INSTRUCTIONS TO FOLLOW:
The whole listing that follows, pictures excepted, should be printed again exactly as given.

THE DATA:
__________________________________________________

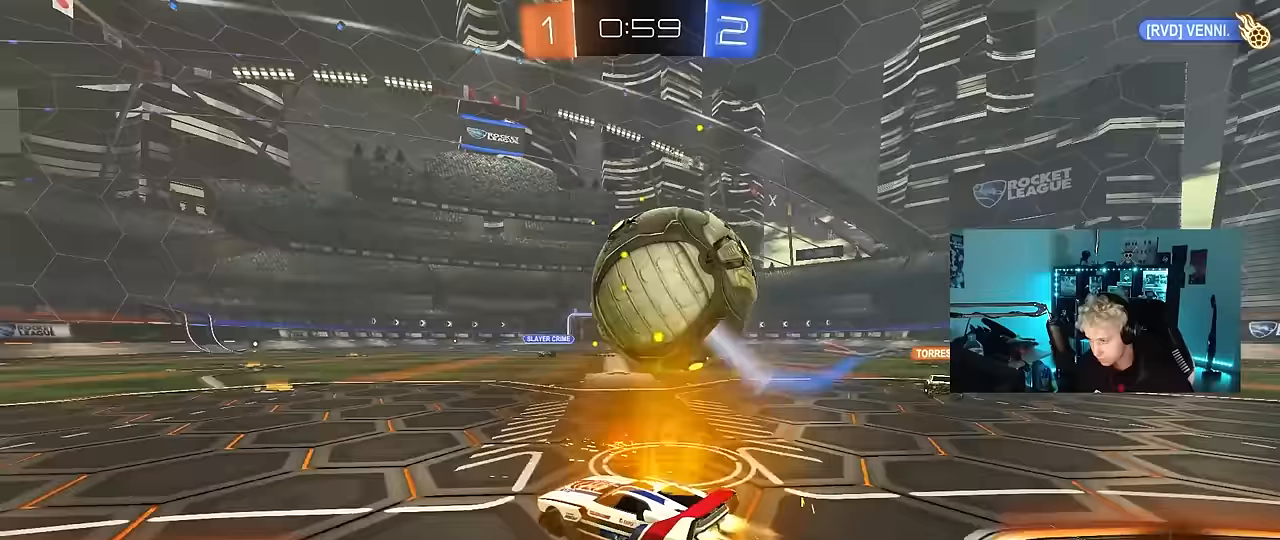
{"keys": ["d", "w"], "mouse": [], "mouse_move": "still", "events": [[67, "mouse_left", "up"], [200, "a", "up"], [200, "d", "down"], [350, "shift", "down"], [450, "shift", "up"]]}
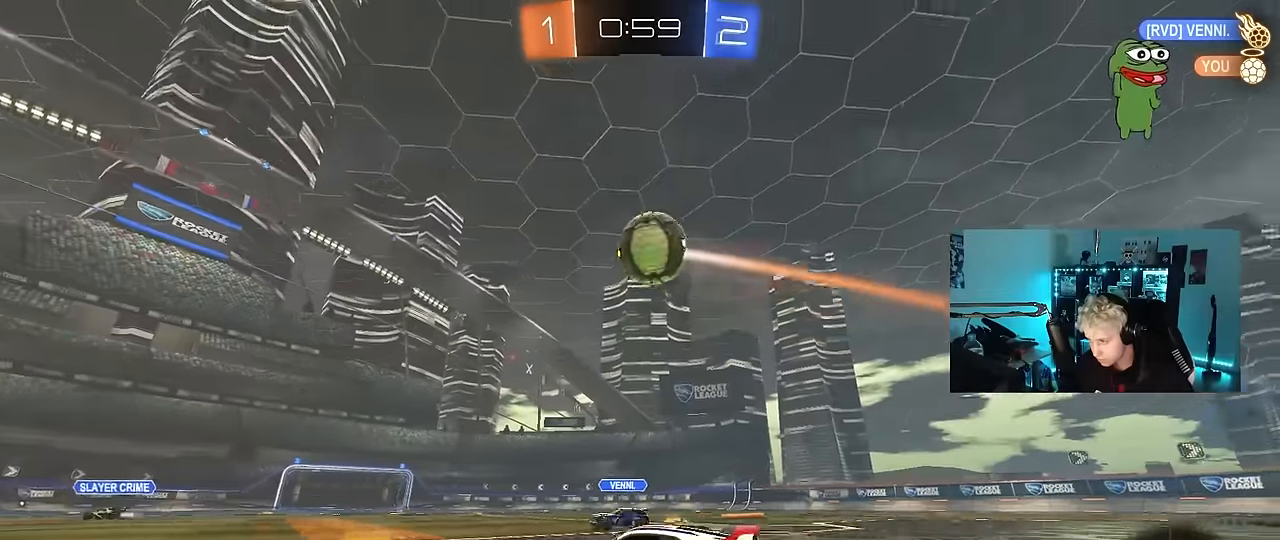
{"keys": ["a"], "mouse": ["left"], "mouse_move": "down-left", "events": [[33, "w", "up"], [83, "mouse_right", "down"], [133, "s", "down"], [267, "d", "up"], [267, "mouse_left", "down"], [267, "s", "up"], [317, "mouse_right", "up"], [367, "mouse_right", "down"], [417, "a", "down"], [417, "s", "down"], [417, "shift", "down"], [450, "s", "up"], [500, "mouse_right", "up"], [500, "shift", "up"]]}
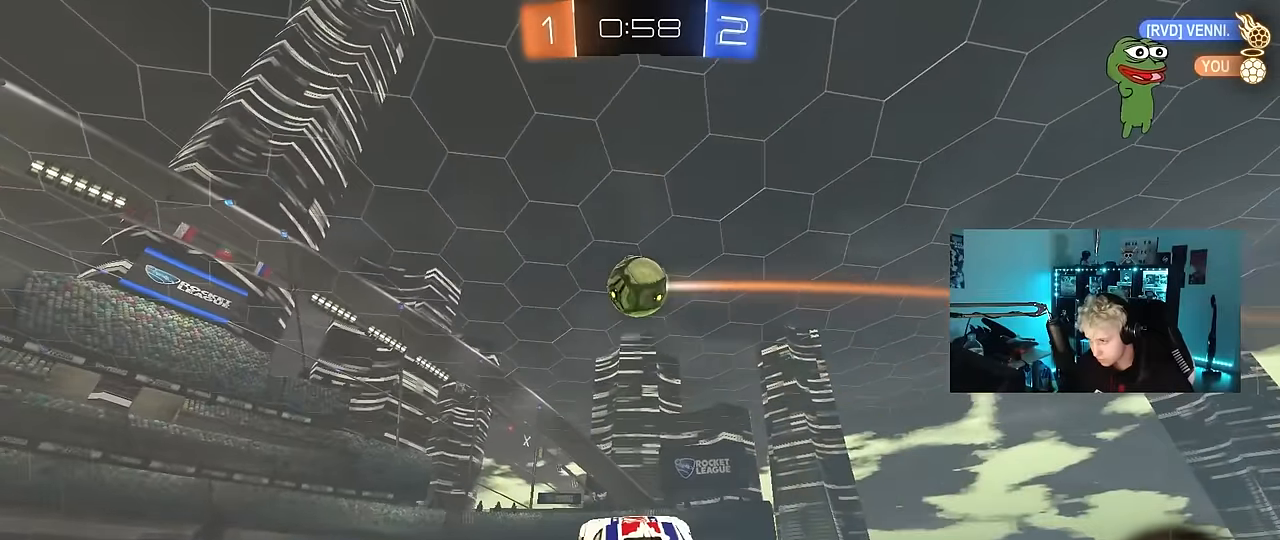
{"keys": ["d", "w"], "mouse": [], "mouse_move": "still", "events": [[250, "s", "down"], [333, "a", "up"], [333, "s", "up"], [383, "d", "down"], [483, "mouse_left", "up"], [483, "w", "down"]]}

__________________________________________________

ANSWER BOX:
{"keys": ["d", "w"], "mouse": [], "mouse_move": "still", "events": [[67, "mouse_left", "up"], [200, "a", "up"], [200, "d", "down"], [350, "shift", "down"], [450, "shift", "up"]]}
{"keys": ["a"], "mouse": ["left"], "mouse_move": "down-left", "events": [[33, "w", "up"], [83, "mouse_right", "down"], [133, "s", "down"], [267, "d", "up"], [267, "mouse_left", "down"], [267, "s", "up"], [317, "mouse_right", "up"], [367, "mouse_right", "down"], [417, "a", "down"], [417, "s", "down"], [417, "shift", "down"], [450, "s", "up"], [500, "mouse_right", "up"], [500, "shift", "up"]]}
{"keys": ["d", "w"], "mouse": [], "mouse_move": "still", "events": [[250, "s", "down"], [333, "a", "up"], [333, "s", "up"], [383, "d", "down"], [483, "mouse_left", "up"], [483, "w", "down"]]}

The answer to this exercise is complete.